- [Data to use]:
□ □ □

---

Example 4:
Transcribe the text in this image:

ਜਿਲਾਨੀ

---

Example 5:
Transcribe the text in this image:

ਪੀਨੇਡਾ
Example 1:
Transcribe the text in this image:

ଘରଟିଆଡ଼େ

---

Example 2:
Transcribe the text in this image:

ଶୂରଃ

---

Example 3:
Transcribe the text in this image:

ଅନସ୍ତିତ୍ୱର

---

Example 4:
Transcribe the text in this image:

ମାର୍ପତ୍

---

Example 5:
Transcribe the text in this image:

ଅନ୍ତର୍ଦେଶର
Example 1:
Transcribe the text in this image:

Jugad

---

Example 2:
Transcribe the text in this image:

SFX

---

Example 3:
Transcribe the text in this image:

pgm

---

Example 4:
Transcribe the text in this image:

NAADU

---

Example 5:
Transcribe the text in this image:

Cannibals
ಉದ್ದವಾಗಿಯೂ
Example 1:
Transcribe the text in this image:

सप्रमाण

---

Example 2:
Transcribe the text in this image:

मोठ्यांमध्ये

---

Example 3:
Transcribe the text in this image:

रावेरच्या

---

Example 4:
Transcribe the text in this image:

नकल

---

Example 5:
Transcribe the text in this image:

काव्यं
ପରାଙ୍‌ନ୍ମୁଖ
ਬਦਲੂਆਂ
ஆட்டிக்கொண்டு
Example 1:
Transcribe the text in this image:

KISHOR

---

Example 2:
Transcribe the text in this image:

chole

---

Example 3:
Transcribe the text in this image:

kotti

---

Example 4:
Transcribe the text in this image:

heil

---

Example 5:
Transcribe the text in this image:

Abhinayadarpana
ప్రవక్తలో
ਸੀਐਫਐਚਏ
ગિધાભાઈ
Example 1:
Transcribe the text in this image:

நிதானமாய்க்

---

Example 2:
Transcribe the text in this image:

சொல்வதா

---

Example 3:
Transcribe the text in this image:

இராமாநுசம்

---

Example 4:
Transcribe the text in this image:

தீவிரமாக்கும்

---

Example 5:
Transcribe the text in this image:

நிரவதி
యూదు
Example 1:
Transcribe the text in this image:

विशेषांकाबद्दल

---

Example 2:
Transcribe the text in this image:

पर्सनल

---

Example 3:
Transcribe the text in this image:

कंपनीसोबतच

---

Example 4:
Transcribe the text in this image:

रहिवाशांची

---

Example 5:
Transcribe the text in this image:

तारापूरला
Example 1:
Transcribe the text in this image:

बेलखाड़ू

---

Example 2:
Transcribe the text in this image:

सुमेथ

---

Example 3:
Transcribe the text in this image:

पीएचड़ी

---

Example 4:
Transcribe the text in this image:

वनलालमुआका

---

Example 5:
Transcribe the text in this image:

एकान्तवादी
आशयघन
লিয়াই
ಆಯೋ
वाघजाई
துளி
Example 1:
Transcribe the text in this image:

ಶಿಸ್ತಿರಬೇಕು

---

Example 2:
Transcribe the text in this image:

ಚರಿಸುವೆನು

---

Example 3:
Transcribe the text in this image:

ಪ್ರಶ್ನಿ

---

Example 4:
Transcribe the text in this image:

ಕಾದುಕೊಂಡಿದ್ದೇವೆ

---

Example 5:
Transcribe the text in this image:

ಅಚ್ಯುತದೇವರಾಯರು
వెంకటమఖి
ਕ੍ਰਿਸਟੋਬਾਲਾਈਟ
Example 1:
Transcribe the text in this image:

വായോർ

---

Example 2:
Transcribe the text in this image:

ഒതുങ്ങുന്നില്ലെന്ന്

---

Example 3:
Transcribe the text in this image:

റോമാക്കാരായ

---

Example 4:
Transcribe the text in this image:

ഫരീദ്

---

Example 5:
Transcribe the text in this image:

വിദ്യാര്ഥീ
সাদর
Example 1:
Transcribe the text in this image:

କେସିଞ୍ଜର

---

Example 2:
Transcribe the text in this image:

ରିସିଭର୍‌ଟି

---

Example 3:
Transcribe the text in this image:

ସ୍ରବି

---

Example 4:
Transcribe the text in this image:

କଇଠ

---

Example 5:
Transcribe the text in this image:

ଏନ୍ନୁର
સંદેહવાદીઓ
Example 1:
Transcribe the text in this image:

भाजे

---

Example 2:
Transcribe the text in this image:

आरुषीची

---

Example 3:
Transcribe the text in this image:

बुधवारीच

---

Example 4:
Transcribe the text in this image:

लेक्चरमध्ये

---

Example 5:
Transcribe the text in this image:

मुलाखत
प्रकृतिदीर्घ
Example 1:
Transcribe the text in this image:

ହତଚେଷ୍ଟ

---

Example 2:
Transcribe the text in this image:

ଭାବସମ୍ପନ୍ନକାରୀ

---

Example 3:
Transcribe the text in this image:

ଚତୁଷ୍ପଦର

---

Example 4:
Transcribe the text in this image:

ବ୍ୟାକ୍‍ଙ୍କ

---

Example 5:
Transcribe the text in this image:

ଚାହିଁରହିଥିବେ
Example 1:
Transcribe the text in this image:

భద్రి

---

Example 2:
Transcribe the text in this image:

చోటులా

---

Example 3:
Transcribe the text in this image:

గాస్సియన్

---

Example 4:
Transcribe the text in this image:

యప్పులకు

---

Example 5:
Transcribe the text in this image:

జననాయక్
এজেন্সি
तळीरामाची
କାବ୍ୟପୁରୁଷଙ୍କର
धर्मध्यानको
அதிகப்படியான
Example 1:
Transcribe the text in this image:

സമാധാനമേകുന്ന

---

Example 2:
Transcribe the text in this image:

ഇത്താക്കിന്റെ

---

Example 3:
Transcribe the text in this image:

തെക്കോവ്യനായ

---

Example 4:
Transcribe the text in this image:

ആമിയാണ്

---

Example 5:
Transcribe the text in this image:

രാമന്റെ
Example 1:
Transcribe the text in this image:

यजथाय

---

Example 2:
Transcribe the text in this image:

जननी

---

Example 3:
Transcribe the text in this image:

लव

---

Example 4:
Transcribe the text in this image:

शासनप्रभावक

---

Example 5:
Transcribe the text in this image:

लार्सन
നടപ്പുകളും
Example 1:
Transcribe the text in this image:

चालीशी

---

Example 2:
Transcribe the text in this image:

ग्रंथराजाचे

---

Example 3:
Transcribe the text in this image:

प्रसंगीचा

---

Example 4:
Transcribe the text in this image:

□ □ □

- [Task description]:
Produce a verbatim copy of each record above.

- [Solution below]:
---

Example 4:
Transcribe the text in this image:

ਜਿਲਾਨੀ

---

Example 5:
Transcribe the text in this image:

ਪੀਨੇਡਾ
Example 1:
Transcribe the text in this image:

ଘରଟିଆଡ଼େ

---

Example 2:
Transcribe the text in this image:

ଶୂରଃ

---

Example 3:
Transcribe the text in this image:

ଅନସ୍ତିତ୍ୱର

---

Example 4:
Transcribe the text in this image:

ମାର୍ପତ୍

---

Example 5:
Transcribe the text in this image:

ଅନ୍ତର୍ଦେଶର
Example 1:
Transcribe the text in this image:

Jugad

---

Example 2:
Transcribe the text in this image:

SFX

---

Example 3:
Transcribe the text in this image:

pgm

---

Example 4:
Transcribe the text in this image:

NAADU

---

Example 5:
Transcribe the text in this image:

Cannibals
ಉದ್ದವಾಗಿಯೂ
Example 1:
Transcribe the text in this image:

सप्रमाण

---

Example 2:
Transcribe the text in this image:

मोठ्यांमध्ये

---

Example 3:
Transcribe the text in this image:

रावेरच्या

---

Example 4:
Transcribe the text in this image:

नकल

---

Example 5:
Transcribe the text in this image:

काव्यं
ପରାଙ୍‌ନ୍ମୁଖ
ਬਦਲੂਆਂ
ஆட்டிக்கொண்டு
Example 1:
Transcribe the text in this image:

KISHOR

---

Example 2:
Transcribe the text in this image:

chole

---

Example 3:
Transcribe the text in this image:

kotti

---

Example 4:
Transcribe the text in this image:

heil

---

Example 5:
Transcribe the text in this image:

Abhinayadarpana
ప్రవక్తలో
ਸੀਐਫਐਚਏ
ગિધાભાઈ
Example 1:
Transcribe the text in this image:

நிதானமாய்க்

---

Example 2:
Transcribe the text in this image:

சொல்வதா

---

Example 3:
Transcribe the text in this image:

இராமாநுசம்

---

Example 4:
Transcribe the text in this image:

தீவிரமாக்கும்

---

Example 5:
Transcribe the text in this image:

நிரவதி
యూదు
Example 1:
Transcribe the text in this image:

विशेषांकाबद्दल

---

Example 2:
Transcribe the text in this image:

पर्सनल

---

Example 3:
Transcribe the text in this image:

कंपनीसोबतच

---

Example 4:
Transcribe the text in this image:

रहिवाशांची

---

Example 5:
Transcribe the text in this image:

तारापूरला
Example 1:
Transcribe the text in this image:

बेलखाड़ू

---

Example 2:
Transcribe the text in this image:

सुमेथ

---

Example 3:
Transcribe the text in this image:

पीएचड़ी

---

Example 4:
Transcribe the text in this image:

वनलालमुआका

---

Example 5:
Transcribe the text in this image:

एकान्तवादी
आशयघन
লিয়াই
ಆಯೋ
वाघजाई
துளி
Example 1:
Transcribe the text in this image:

ಶಿಸ್ತಿರಬೇಕು

---

Example 2:
Transcribe the text in this image:

ಚರಿಸುವೆನು

---

Example 3:
Transcribe the text in this image:

ಪ್ರಶ್ನಿ

---

Example 4:
Transcribe the text in this image:

ಕಾದುಕೊಂಡಿದ್ದೇವೆ

---

Example 5:
Transcribe the text in this image:

ಅಚ್ಯುತದೇವರಾಯರು
వెంకటమఖి
ਕ੍ਰਿਸਟੋਬਾਲਾਈਟ
Example 1:
Transcribe the text in this image:

വായോർ

---

Example 2:
Transcribe the text in this image:

ഒതുങ്ങുന്നില്ലെന്ന്

---

Example 3:
Transcribe the text in this image:

റോമാക്കാരായ

---

Example 4:
Transcribe the text in this image:

ഫരീദ്

---

Example 5:
Transcribe the text in this image:

വിദ്യാര്ഥീ
সাদর
Example 1:
Transcribe the text in this image:

କେସିଞ୍ଜର

---

Example 2:
Transcribe the text in this image:

ରିସିଭର୍‌ଟି

---

Example 3:
Transcribe the text in this image:

ସ୍ରବି

---

Example 4:
Transcribe the text in this image:

କଇଠ

---

Example 5:
Transcribe the text in this image:

ଏନ୍ନୁର
સંદેહવાદીઓ
Example 1:
Transcribe the text in this image:

भाजे

---

Example 2:
Transcribe the text in this image:

आरुषीची

---

Example 3:
Transcribe the text in this image:

बुधवारीच

---

Example 4:
Transcribe the text in this image:

लेक्चरमध्ये

---

Example 5:
Transcribe the text in this image:

मुलाखत
प्रकृतिदीर्घ
Example 1:
Transcribe the text in this image:

ହତଚେଷ୍ଟ

---

Example 2:
Transcribe the text in this image:

ଭାବସମ୍ପନ୍ନକାରୀ

---

Example 3:
Transcribe the text in this image:

ଚତୁଷ୍ପଦର

---

Example 4:
Transcribe the text in this image:

ବ୍ୟାକ୍‍ଙ୍କ

---

Example 5:
Transcribe the text in this image:

ଚାହିଁରହିଥିବେ
Example 1:
Transcribe the text in this image:

భద్రి

---

Example 2:
Transcribe the text in this image:

చోటులా

---

Example 3:
Transcribe the text in this image:

గాస్సియన్

---

Example 4:
Transcribe the text in this image:

యప్పులకు

---

Example 5:
Transcribe the text in this image:

జననాయక్
এজেন্সি
तळीरामाची
କାବ୍ୟପୁରୁଷଙ୍କର
धर्मध्यानको
அதிகப்படியான
Example 1:
Transcribe the text in this image:

സമാധാനമേകുന്ന

---

Example 2:
Transcribe the text in this image:

ഇത്താക്കിന്റെ

---

Example 3:
Transcribe the text in this image:

തെക്കോവ്യനായ

---

Example 4:
Transcribe the text in this image:

ആമിയാണ്

---

Example 5:
Transcribe the text in this image:

രാമന്റെ
Example 1:
Transcribe the text in this image:

यजथाय

---

Example 2:
Transcribe the text in this image:

जननी

---

Example 3:
Transcribe the text in this image:

लव

---

Example 4:
Transcribe the text in this image:

शासनप्रभावक

---

Example 5:
Transcribe the text in this image:

लार्सन
നടപ്പുകളും
Example 1:
Transcribe the text in this image:

चालीशी

---

Example 2:
Transcribe the text in this image:

ग्रंथराजाचे

---

Example 3:
Transcribe the text in this image:

प्रसंगीचा

---

Example 4:
Transcribe the text in this image:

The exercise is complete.